Data under study →

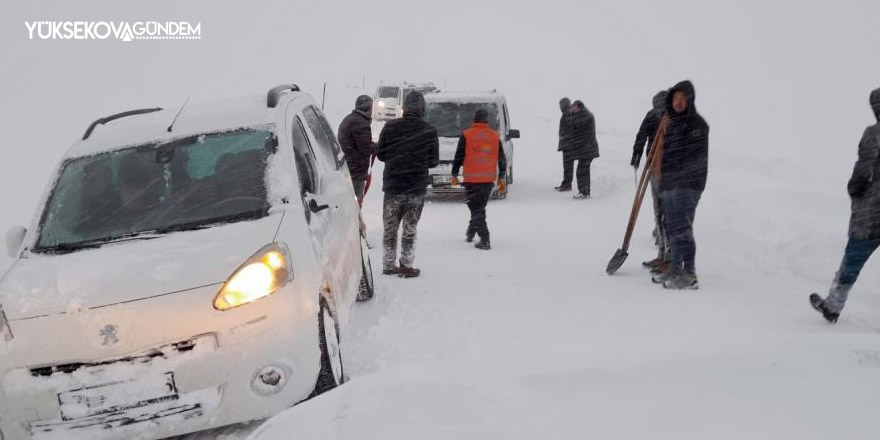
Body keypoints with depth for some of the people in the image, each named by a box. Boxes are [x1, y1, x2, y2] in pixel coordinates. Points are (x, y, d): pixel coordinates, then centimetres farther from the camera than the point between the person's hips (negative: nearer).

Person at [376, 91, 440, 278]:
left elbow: (380, 154, 3)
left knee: (390, 228, 13)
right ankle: (406, 266, 10)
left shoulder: (390, 127, -4)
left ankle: (389, 265, 19)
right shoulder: (429, 131, -6)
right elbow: (434, 161, 1)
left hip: (393, 185, 1)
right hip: (417, 188, -1)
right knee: (410, 229, 8)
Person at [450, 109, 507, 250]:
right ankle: (470, 233, 32)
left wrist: (454, 174, 7)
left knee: (476, 208, -2)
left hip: (471, 179, -4)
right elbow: (502, 159, 9)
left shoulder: (466, 135, -5)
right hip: (489, 179, 4)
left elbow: (459, 157, -3)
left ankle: (485, 240, -11)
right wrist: (501, 178, 17)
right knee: (480, 207, 19)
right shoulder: (495, 136, 5)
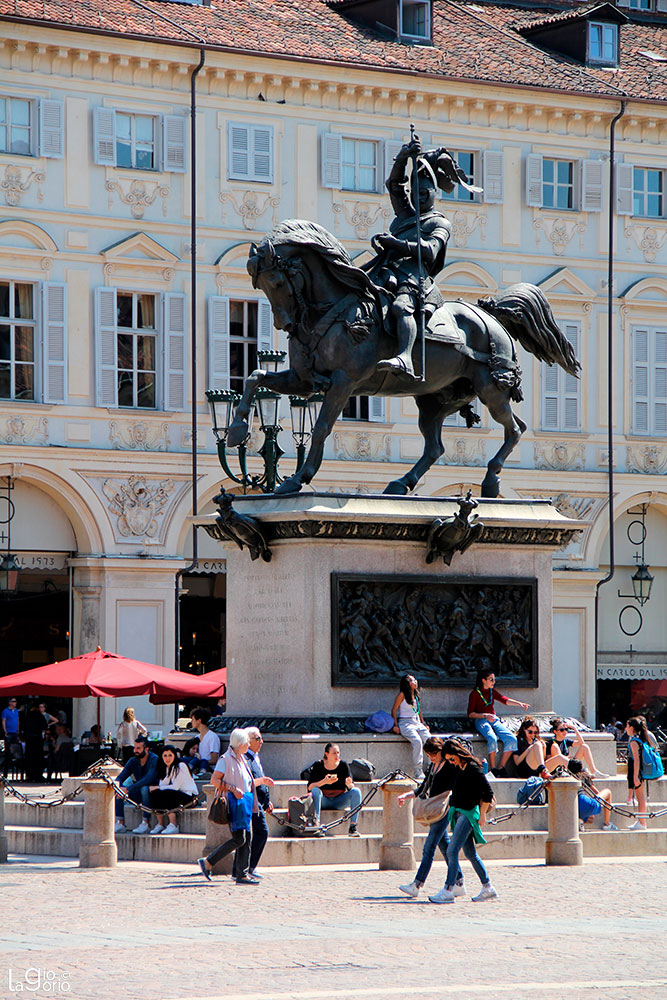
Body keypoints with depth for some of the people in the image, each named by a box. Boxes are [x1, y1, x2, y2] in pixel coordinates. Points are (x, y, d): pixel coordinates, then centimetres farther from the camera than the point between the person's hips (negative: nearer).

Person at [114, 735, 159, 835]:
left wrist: (129, 789, -39)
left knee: (144, 788, -38)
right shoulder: (133, 761, 3)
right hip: (139, 794, 6)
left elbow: (149, 778, -33)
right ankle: (120, 824, -15)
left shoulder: (154, 759, -18)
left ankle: (145, 824, -33)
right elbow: (120, 777, 1)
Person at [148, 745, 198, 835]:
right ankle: (160, 824, -11)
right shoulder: (166, 768, 12)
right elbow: (162, 785, 2)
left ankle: (173, 826, -28)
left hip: (189, 796, -7)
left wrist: (158, 788, -14)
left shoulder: (181, 766, -12)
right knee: (155, 794, -16)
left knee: (166, 794, -32)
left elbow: (176, 787, -17)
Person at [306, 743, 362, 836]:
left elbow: (351, 787, -4)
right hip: (323, 801, -2)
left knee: (356, 792, -22)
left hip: (339, 802, 2)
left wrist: (349, 784, -29)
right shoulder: (318, 765, -5)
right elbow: (310, 787, -14)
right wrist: (324, 782, -31)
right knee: (315, 790, -31)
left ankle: (353, 827, -27)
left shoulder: (343, 765, 0)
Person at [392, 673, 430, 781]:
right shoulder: (402, 695, -1)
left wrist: (423, 723, 19)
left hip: (417, 723, 6)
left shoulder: (416, 695, 18)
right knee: (417, 742, -32)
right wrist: (395, 725, -9)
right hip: (405, 723, -6)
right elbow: (394, 710, 0)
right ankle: (417, 772, -31)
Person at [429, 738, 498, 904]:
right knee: (470, 853, 12)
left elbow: (488, 793, -14)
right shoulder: (460, 769, 11)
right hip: (458, 813, 9)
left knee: (452, 851, -15)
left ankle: (448, 891, -17)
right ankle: (488, 888, 19)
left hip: (469, 814, -9)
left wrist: (482, 814, -11)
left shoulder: (473, 768, -14)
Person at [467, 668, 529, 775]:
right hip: (480, 720, -6)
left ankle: (501, 768, -12)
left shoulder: (492, 692, 18)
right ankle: (493, 769, -26)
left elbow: (504, 700, 2)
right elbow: (470, 714, -3)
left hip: (494, 719, 6)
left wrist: (519, 703, -16)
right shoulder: (475, 694, 2)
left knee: (511, 739, -18)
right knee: (492, 738, -36)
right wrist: (485, 715, -19)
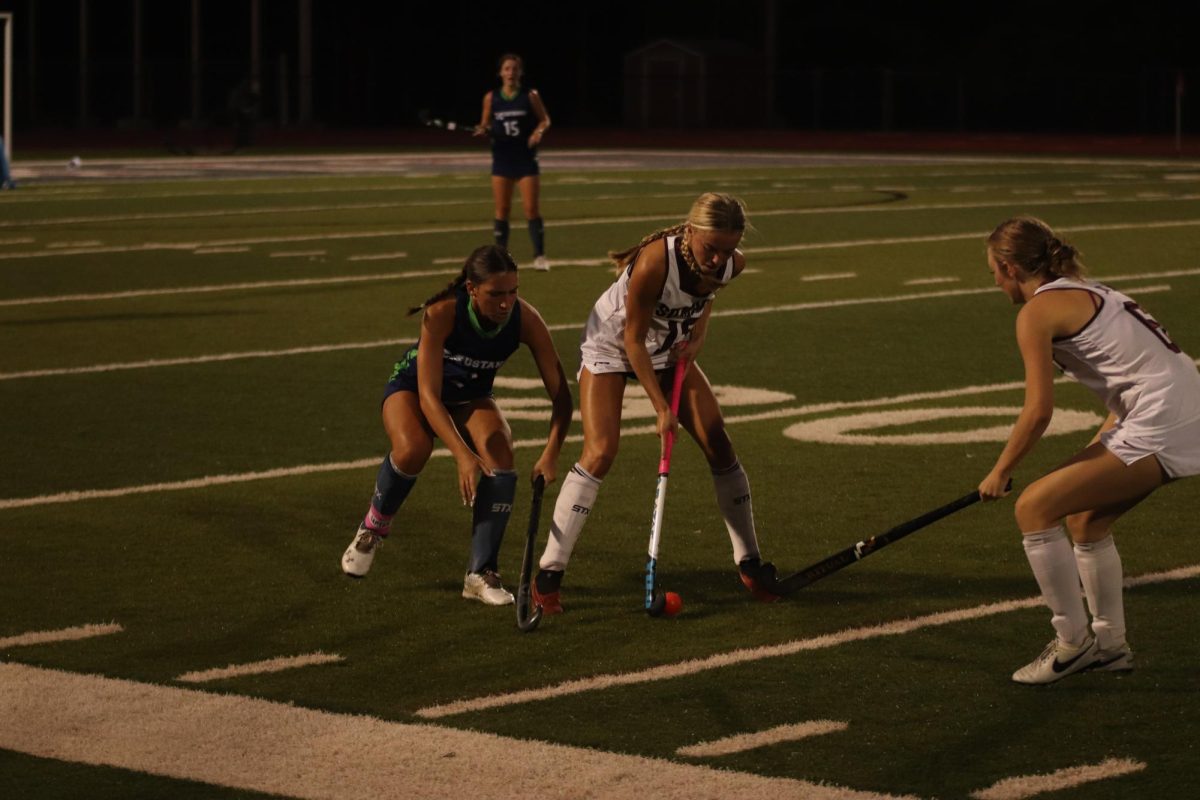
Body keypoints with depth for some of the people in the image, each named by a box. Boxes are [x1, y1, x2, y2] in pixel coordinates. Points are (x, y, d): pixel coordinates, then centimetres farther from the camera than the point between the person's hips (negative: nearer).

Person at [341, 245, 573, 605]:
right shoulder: (442, 313, -35)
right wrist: (462, 454, -49)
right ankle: (373, 527, -4)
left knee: (500, 458, -26)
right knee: (413, 449, -34)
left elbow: (560, 393, -23)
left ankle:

Problem to work on → Scan the lines above for "wrist", then copy every one that has it.

Final answer →
left wrist: (454, 174, 7)
right wrist: (501, 178, 17)
left wrist: (129, 789, -39)
left wrist: (158, 788, -14)
left wrist: (349, 784, -29)
right wrist: (324, 782, -31)
left wrist: (423, 723, 19)
right wrist: (395, 725, -9)
left wrist: (482, 814, -11)
left wrist: (519, 703, -16)
right wrist: (485, 715, -19)
right wrist: (462, 454, -49)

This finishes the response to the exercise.